EXERCISE DETAILS:
Copy out the following data line for line, with no changes.

_ _ _ _ _ _ _

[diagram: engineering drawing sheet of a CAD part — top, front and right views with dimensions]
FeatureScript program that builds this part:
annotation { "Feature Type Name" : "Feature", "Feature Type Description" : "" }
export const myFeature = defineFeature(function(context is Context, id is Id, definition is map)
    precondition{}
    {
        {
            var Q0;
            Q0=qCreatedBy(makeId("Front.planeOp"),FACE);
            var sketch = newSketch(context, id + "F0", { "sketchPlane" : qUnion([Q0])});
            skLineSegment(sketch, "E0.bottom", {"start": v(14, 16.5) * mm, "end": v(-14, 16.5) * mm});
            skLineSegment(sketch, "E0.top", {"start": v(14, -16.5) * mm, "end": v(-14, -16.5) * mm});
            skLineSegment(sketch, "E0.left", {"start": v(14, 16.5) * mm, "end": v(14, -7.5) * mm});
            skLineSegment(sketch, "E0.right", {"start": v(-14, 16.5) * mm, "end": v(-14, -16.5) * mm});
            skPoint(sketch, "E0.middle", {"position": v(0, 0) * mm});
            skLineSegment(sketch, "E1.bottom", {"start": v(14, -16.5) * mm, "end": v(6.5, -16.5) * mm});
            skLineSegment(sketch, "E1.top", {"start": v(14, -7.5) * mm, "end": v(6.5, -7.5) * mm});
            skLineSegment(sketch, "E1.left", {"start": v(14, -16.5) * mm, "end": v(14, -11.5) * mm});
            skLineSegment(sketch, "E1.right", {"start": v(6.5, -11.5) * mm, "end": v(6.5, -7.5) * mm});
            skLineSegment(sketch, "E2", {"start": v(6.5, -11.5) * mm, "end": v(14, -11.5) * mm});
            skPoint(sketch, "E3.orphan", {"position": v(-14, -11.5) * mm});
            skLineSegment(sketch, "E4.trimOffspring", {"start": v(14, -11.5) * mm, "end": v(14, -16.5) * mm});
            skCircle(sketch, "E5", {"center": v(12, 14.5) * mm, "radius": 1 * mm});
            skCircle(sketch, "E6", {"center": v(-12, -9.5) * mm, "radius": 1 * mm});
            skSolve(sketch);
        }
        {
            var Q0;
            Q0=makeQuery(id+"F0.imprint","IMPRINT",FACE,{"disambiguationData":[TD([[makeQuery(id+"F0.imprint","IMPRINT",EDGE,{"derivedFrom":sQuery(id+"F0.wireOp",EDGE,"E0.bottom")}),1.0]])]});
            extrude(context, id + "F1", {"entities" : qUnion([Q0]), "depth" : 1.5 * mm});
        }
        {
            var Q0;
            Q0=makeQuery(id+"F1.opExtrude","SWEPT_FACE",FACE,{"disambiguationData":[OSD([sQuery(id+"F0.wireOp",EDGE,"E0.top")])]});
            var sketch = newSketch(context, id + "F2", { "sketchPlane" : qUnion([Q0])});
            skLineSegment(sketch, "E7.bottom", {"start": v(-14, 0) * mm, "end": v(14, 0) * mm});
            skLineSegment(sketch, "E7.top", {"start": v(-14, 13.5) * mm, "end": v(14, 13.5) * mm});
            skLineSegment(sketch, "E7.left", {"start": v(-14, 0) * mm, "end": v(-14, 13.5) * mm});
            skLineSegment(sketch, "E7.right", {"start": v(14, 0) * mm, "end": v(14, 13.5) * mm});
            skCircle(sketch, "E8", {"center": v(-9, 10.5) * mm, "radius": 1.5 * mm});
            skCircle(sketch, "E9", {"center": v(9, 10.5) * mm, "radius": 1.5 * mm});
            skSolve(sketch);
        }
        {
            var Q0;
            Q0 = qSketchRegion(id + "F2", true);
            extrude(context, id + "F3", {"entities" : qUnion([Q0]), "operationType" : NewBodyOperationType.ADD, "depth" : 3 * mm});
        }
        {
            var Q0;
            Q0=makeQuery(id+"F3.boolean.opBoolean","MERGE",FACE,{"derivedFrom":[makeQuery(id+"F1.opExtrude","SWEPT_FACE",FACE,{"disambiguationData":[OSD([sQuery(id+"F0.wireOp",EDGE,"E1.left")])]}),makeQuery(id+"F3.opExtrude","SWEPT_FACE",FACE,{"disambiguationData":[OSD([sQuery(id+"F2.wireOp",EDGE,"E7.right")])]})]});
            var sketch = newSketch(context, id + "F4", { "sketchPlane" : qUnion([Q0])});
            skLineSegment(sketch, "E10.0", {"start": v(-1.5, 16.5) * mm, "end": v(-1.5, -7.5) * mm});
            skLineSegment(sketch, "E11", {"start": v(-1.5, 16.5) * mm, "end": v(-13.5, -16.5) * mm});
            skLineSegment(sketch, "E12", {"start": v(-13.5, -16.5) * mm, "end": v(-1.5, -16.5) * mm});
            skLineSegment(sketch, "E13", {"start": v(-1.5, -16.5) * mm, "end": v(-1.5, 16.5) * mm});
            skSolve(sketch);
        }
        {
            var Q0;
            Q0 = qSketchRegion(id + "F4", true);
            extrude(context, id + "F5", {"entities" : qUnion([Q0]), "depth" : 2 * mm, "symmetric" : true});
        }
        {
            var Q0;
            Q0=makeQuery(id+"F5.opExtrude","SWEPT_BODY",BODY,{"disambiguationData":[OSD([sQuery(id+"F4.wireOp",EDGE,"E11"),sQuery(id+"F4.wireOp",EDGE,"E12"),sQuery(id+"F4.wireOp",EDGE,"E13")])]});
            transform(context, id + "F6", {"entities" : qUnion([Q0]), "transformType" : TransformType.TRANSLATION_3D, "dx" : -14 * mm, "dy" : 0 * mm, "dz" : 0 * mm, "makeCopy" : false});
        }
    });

_ _ _ _ _ _ _

ANSWER TO THE EXERCISE:
[diagram: engineering drawing sheet of a CAD part — top, front and right views with dimensions]
FeatureScript program that builds this part:
annotation { "Feature Type Name" : "Feature", "Feature Type Description" : "" }
export const myFeature = defineFeature(function(context is Context, id is Id, definition is map)
    precondition{}
    {
        {
            var Q0;
            Q0=qCreatedBy(makeId("Front.planeOp"),FACE);
            var sketch = newSketch(context, id + "F0", { "sketchPlane" : qUnion([Q0])});
            skLineSegment(sketch, "E0.bottom", {"start": v(14, 16.5) * mm, "end": v(-14, 16.5) * mm});
            skLineSegment(sketch, "E0.top", {"start": v(14, -16.5) * mm, "end": v(-14, -16.5) * mm});
            skLineSegment(sketch, "E0.left", {"start": v(14, 16.5) * mm, "end": v(14, -7.5) * mm});
            skLineSegment(sketch, "E0.right", {"start": v(-14, 16.5) * mm, "end": v(-14, -16.5) * mm});
            skPoint(sketch, "E0.middle", {"position": v(0, 0) * mm});
            skLineSegment(sketch, "E1.bottom", {"start": v(14, -16.5) * mm, "end": v(6.5, -16.5) * mm});
            skLineSegment(sketch, "E1.top", {"start": v(14, -7.5) * mm, "end": v(6.5, -7.5) * mm});
            skLineSegment(sketch, "E1.left", {"start": v(14, -16.5) * mm, "end": v(14, -11.5) * mm});
            skLineSegment(sketch, "E1.right", {"start": v(6.5, -11.5) * mm, "end": v(6.5, -7.5) * mm});
            skLineSegment(sketch, "E2", {"start": v(6.5, -11.5) * mm, "end": v(14, -11.5) * mm});
            skPoint(sketch, "E3.orphan", {"position": v(-14, -11.5) * mm});
            skLineSegment(sketch, "E4.trimOffspring", {"start": v(14, -11.5) * mm, "end": v(14, -16.5) * mm});
            skCircle(sketch, "E5", {"center": v(12, 14.5) * mm, "radius": 1 * mm});
            skCircle(sketch, "E6", {"center": v(-12, -9.5) * mm, "radius": 1 * mm});
            skSolve(sketch);
        }
        {
            var Q0;
            Q0=makeQuery(id+"F0.imprint","IMPRINT",FACE,{"disambiguationData":[TD([[makeQuery(id+"F0.imprint","IMPRINT",EDGE,{"derivedFrom":sQuery(id+"F0.wireOp",EDGE,"E0.bottom")}),1.0]])]});
            extrude(context, id + "F1", {"entities" : qUnion([Q0]), "depth" : 1.5 * mm});
        }
        {
            var Q0;
            Q0=makeQuery(id+"F1.opExtrude","SWEPT_FACE",FACE,{"disambiguationData":[OSD([sQuery(id+"F0.wireOp",EDGE,"E0.top")])]});
            var sketch = newSketch(context, id + "F2", { "sketchPlane" : qUnion([Q0])});
            skLineSegment(sketch, "E7.bottom", {"start": v(-14, 0) * mm, "end": v(14, 0) * mm});
            skLineSegment(sketch, "E7.top", {"start": v(-14, 13.5) * mm, "end": v(14, 13.5) * mm});
            skLineSegment(sketch, "E7.left", {"start": v(-14, 0) * mm, "end": v(-14, 13.5) * mm});
            skLineSegment(sketch, "E7.right", {"start": v(14, 0) * mm, "end": v(14, 13.5) * mm});
            skCircle(sketch, "E8", {"center": v(-9, 10.5) * mm, "radius": 1.5 * mm});
            skCircle(sketch, "E9", {"center": v(9, 10.5) * mm, "radius": 1.5 * mm});
            skSolve(sketch);
        }
        {
            var Q0;
            Q0 = qSketchRegion(id + "F2", true);
            extrude(context, id + "F3", {"entities" : qUnion([Q0]), "operationType" : NewBodyOperationType.ADD, "depth" : 3 * mm});
        }
        {
            var Q0;
            Q0=makeQuery(id+"F3.boolean.opBoolean","MERGE",FACE,{"derivedFrom":[makeQuery(id+"F1.opExtrude","SWEPT_FACE",FACE,{"disambiguationData":[OSD([sQuery(id+"F0.wireOp",EDGE,"E1.left")])]}),makeQuery(id+"F3.opExtrude","SWEPT_FACE",FACE,{"disambiguationData":[OSD([sQuery(id+"F2.wireOp",EDGE,"E7.right")])]})]});
            var sketch = newSketch(context, id + "F4", { "sketchPlane" : qUnion([Q0])});
            skLineSegment(sketch, "E10.0", {"start": v(-1.5, 16.5) * mm, "end": v(-1.5, -7.5) * mm});
            skLineSegment(sketch, "E11", {"start": v(-1.5, 16.5) * mm, "end": v(-13.5, -16.5) * mm});
            skLineSegment(sketch, "E12", {"start": v(-13.5, -16.5) * mm, "end": v(-1.5, -16.5) * mm});
            skLineSegment(sketch, "E13", {"start": v(-1.5, -16.5) * mm, "end": v(-1.5, 16.5) * mm});
            skSolve(sketch);
        }
        {
            var Q0;
            Q0 = qSketchRegion(id + "F4", true);
            extrude(context, id + "F5", {"entities" : qUnion([Q0]), "depth" : 2 * mm, "symmetric" : true});
        }
        {
            var Q0;
            Q0=makeQuery(id+"F5.opExtrude","SWEPT_BODY",BODY,{"disambiguationData":[OSD([sQuery(id+"F4.wireOp",EDGE,"E11"),sQuery(id+"F4.wireOp",EDGE,"E12"),sQuery(id+"F4.wireOp",EDGE,"E13")])]});
            transform(context, id + "F6", {"entities" : qUnion([Q0]), "transformType" : TransformType.TRANSLATION_3D, "dx" : -14 * mm, "dy" : 0 * mm, "dz" : 0 * mm, "makeCopy" : false});
        }
    });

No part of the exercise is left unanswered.